Structural restrictions

Structural controls such as building height or orientation can be used to address noise. Alternatively, the resource consent process can be used if issues are complex or it is difficult to define a single standard or measurable solution. These measures are particularly relevant where development occurs near a road that has barriers or bunds. As barriers need to block the 'line of sight ' to be effective a barrier next to a multi storey building will provide little benefit to residents on upper levels.

4) Environmental results expected (optional)

One of the environmental results expected with the management of noise in plans should be the protection of people and communities from the impacts of land transport noise exposure. Reliance on established acceptable noise levels may help establish whether environmental results expected are being achieved.

5) Monitoring

Territorial authorities need to undertake noise measurement for monitoring purposes, particularly in urban areas. Territorial authorities should state what monitoring will be undertaken and this should form part of a dedicated monitoring programme. Equally, noise provisions included in plans need to be appropriately enforced to ensure their ongoing effectiveness.

  • noise levels should be assessed at the outset of policy development to provide baseline information to help determine future policy improvements and to establish priorities for ongoing monitoring
  • the number and type of people affected should be established
  • territorial authorities should commit to regular reviews of monitoring programmes.

Monitoring options include:

  • monitoring individual consent conditions where noise levels are stipulated
  • maintaining a noise complaints register
  • measuring noise levels at individual sites
  • noise mapping.

6) Noise mapping

Developing noise maps can be one of the most effective means of monitoring land transport noise and deciding on management strategies.

Noise mapping is a systematic process to 'map' noise in a given area.
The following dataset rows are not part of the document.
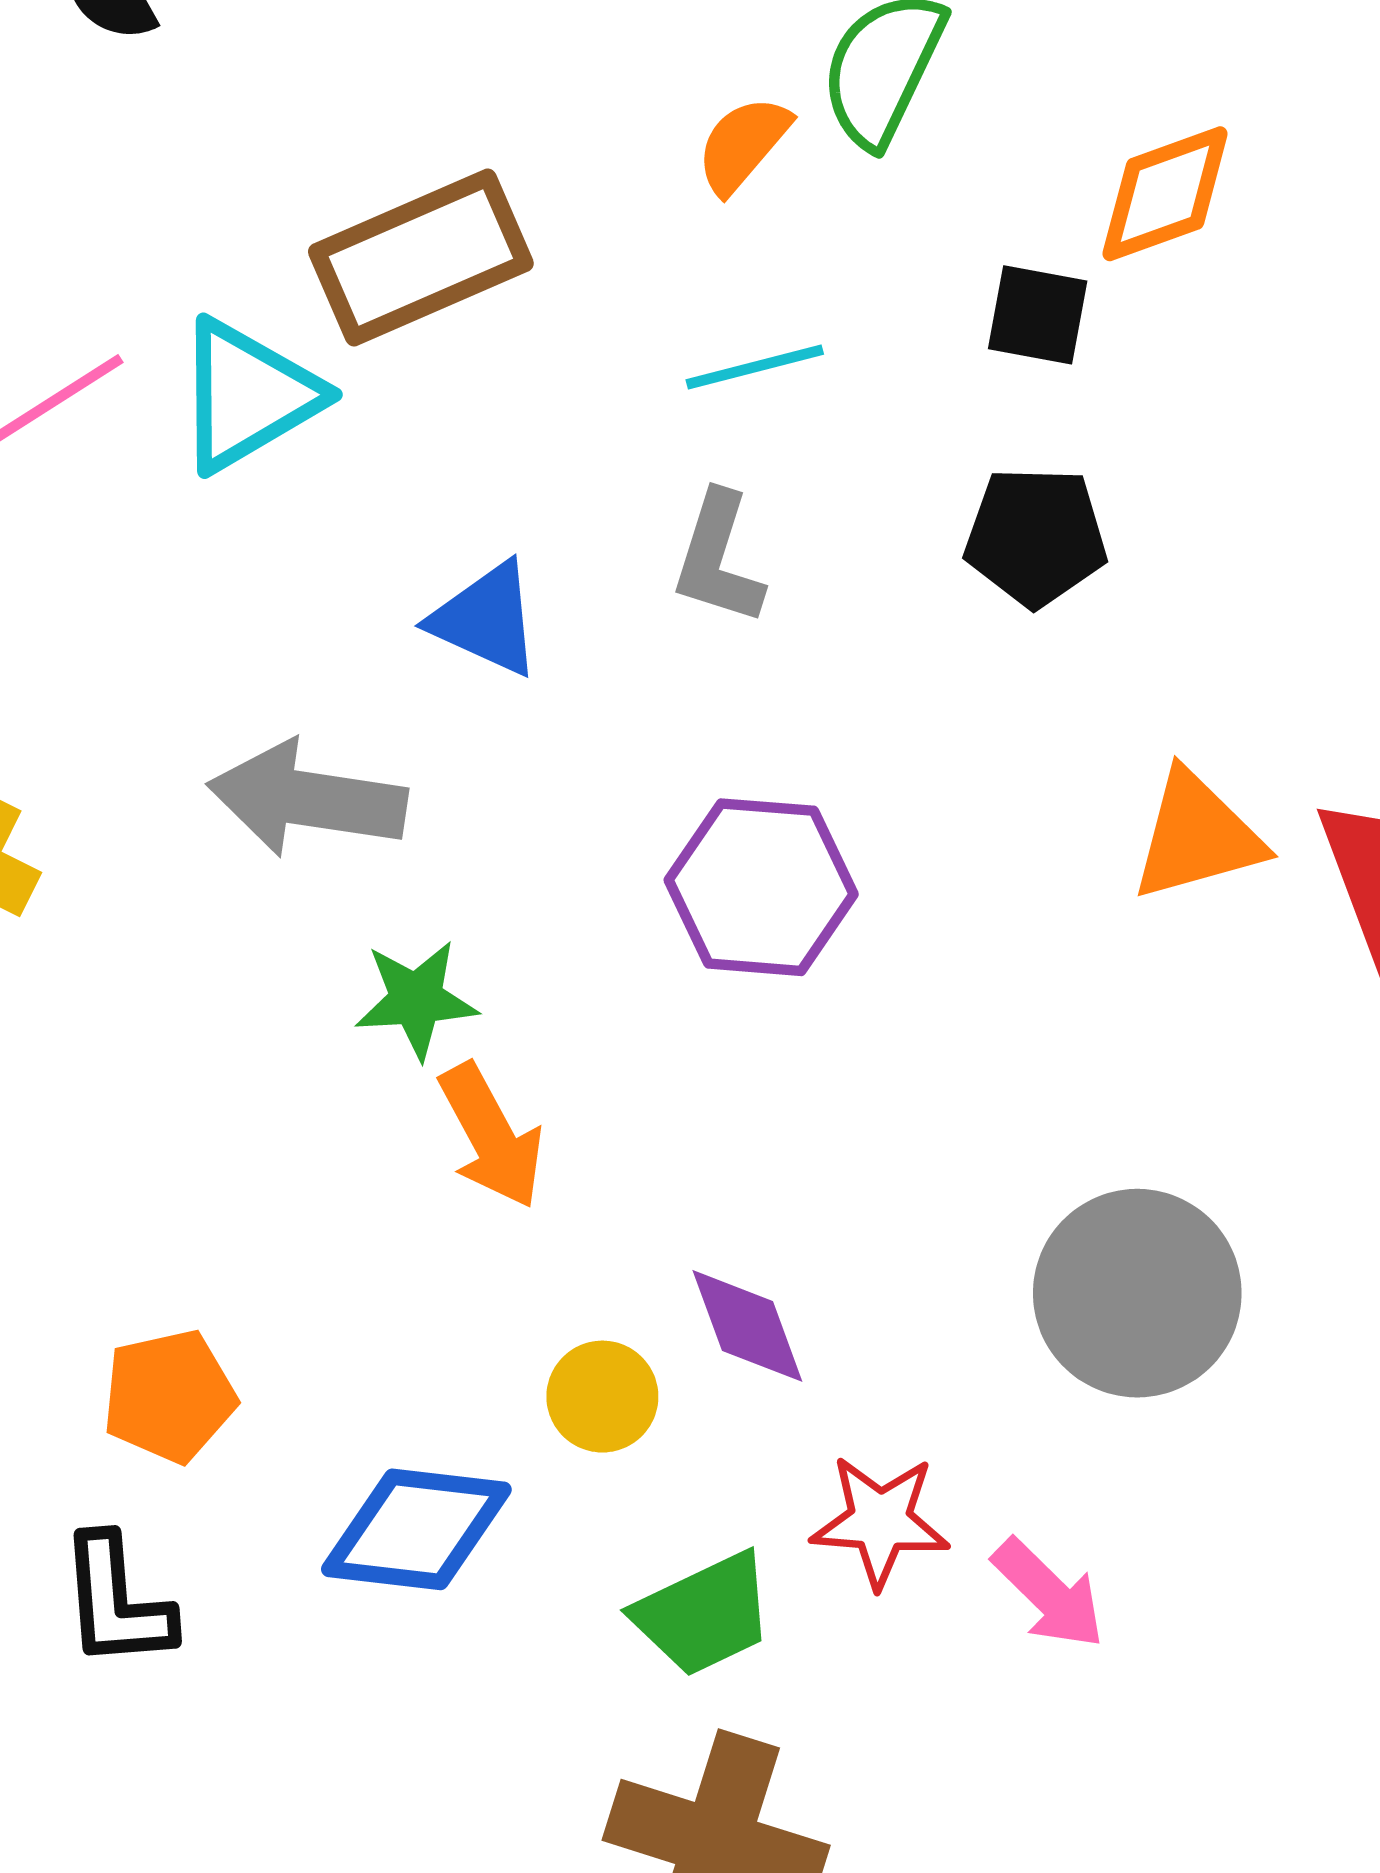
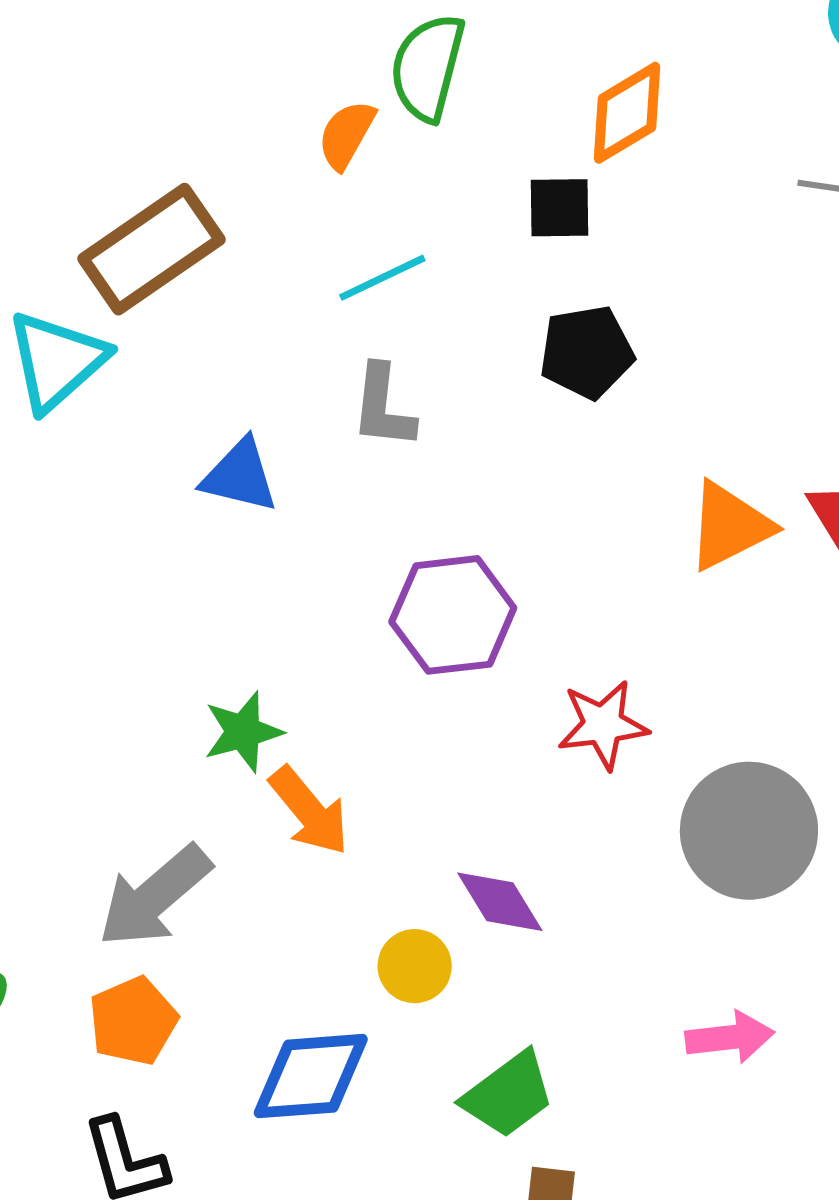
gray arrow: (307, 799) -> (155, 896), moved, turned -38
red star: (880, 1521) -> (603, 725), moved
pink arrow: (1049, 1594) -> (730, 1037), turned -40

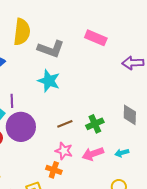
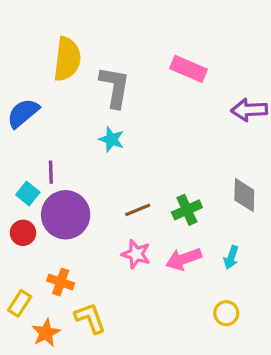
gray L-shape: (51, 49) -> (115, 87), turned -100
cyan star: (49, 81) -> (111, 139), size x0.7
cyan arrow: (122, 153) -> (231, 257), turned -56
orange cross: (54, 170) -> (61, 282), moved

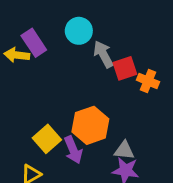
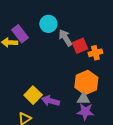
orange cross: (148, 81) -> (95, 53), turned -32
orange hexagon: (90, 125) -> (86, 82), moved
purple arrow: (73, 150) -> (51, 101), turned 132

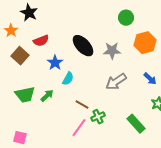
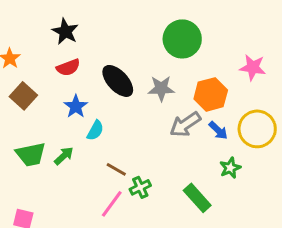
black star: (29, 13) -> (65, 31), moved
green circle: (126, 18) -> (182, 39), size x1.6
red semicircle: (41, 41) -> (68, 67), moved
orange hexagon: (145, 43) -> (211, 94), moved
gray arrow: (116, 82) -> (185, 124), moved

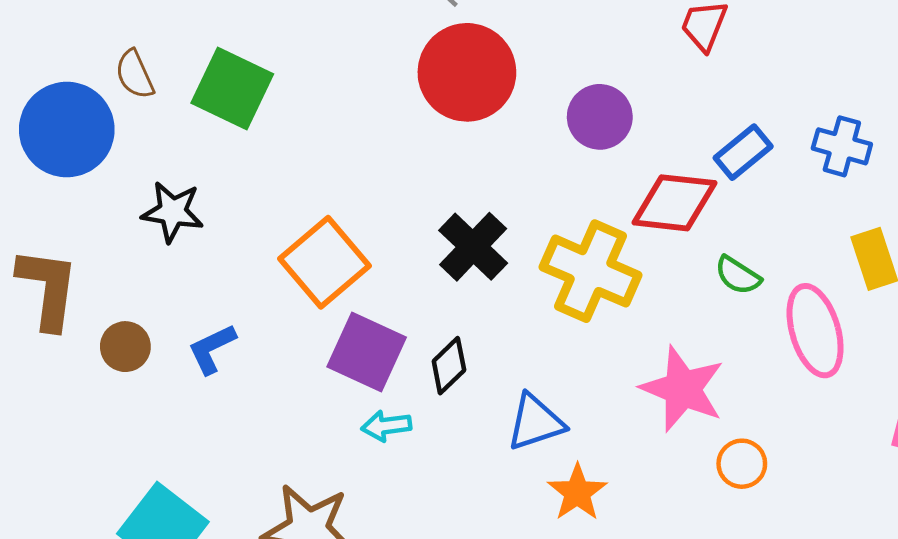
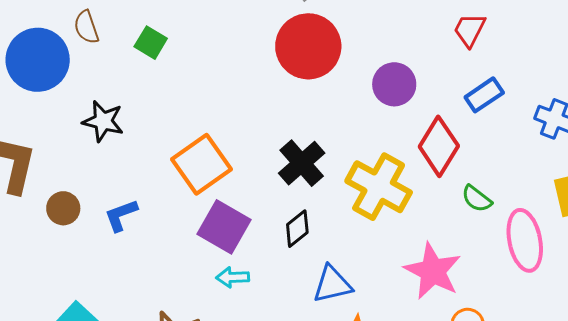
green square: (232, 89) -> (151, 43), size x0.6
blue rectangle: (743, 152) -> (484, 95), moved
red diamond: (674, 203) -> (439, 146), turned -70
black diamond: (449, 366) -> (297, 229), moved

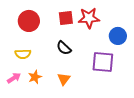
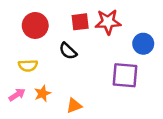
black semicircle: (64, 48) -> (68, 51), moved
orange triangle: (64, 79) -> (74, 106), moved, turned 32

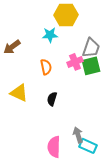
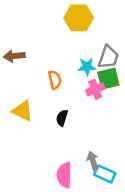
cyan star: (50, 35) -> (87, 67), moved
brown arrow: (12, 47) -> (14, 56), turned 30
pink cross: (75, 62) -> (95, 89), moved

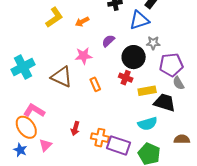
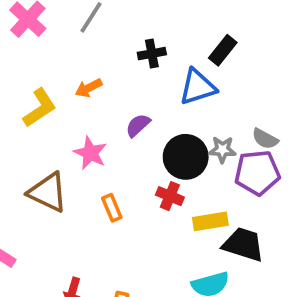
yellow L-shape: (54, 17) -> (40, 108), moved
gray star: (153, 43) -> (222, 150), moved
pink star: (84, 56) -> (90, 153), turned 30
gray semicircle: (178, 83) -> (265, 139), moved, turned -32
Noise maps provide a visual interpretation of the location and number of people affected by noise in an area. They are produced for different purposes (eg, the identification of areas where a specific limit value is exceeded), and range from basic contour maps to more sophisticated approaches that incorporate datasets on population density, building fabrication and the location of artificial structures such as noise barriers.

The key steps in the noise mapping process are:

  • collecting, preparing, storing and querying raw data
  • computing noise levels using computer models
  • cumulating noise levels (when there are different sources)
  • determining noise contours
  • determining noise effects
  • presenting the impacts of noise.

Existing noise mapping in New Zealand is currently limited to noise contour mapping around ports and airports but can be extended to include other sensitive environments. Contour maps are less effective at assessing any changes that might affect the noise contours. GIS based mapping that is regularly verified and updated is far more useful.

Some good practice tips for noise mapping include:

  • Accurate data on noise exposure provides valuable information for impact assessments and for formulating and reviewing noise strategies in district plans.
  • Noise mapping provides a useful mechanism for measuring and monitoring noise levels. It can also be used to monitor the effectiveness of noise abatement technology. The results can then be compared with predictions made during the noise abatement design stage, or to test predictions made in environmental impact assessments for projects. This is useful for future reference and allows any necessary improvements to be made to abate noise.
  • Noise mapping can be linked to air quality data mapping
  • Noise calculations should be backed up by actual measurements when they are taken
  • Where maps are used to develop a noise mapping strategy, regular updates of the noise maps and comparison between different moments in time are necessary.
  • Sophisticated noise maps can assist transport and land-use planning by identifying areas exceeding or reaching maximum acceptable noise levels. They can also identify the effect of different types of building layouts on noise dispersal and any quiet zones that need to be preserved, further assisting planning and design.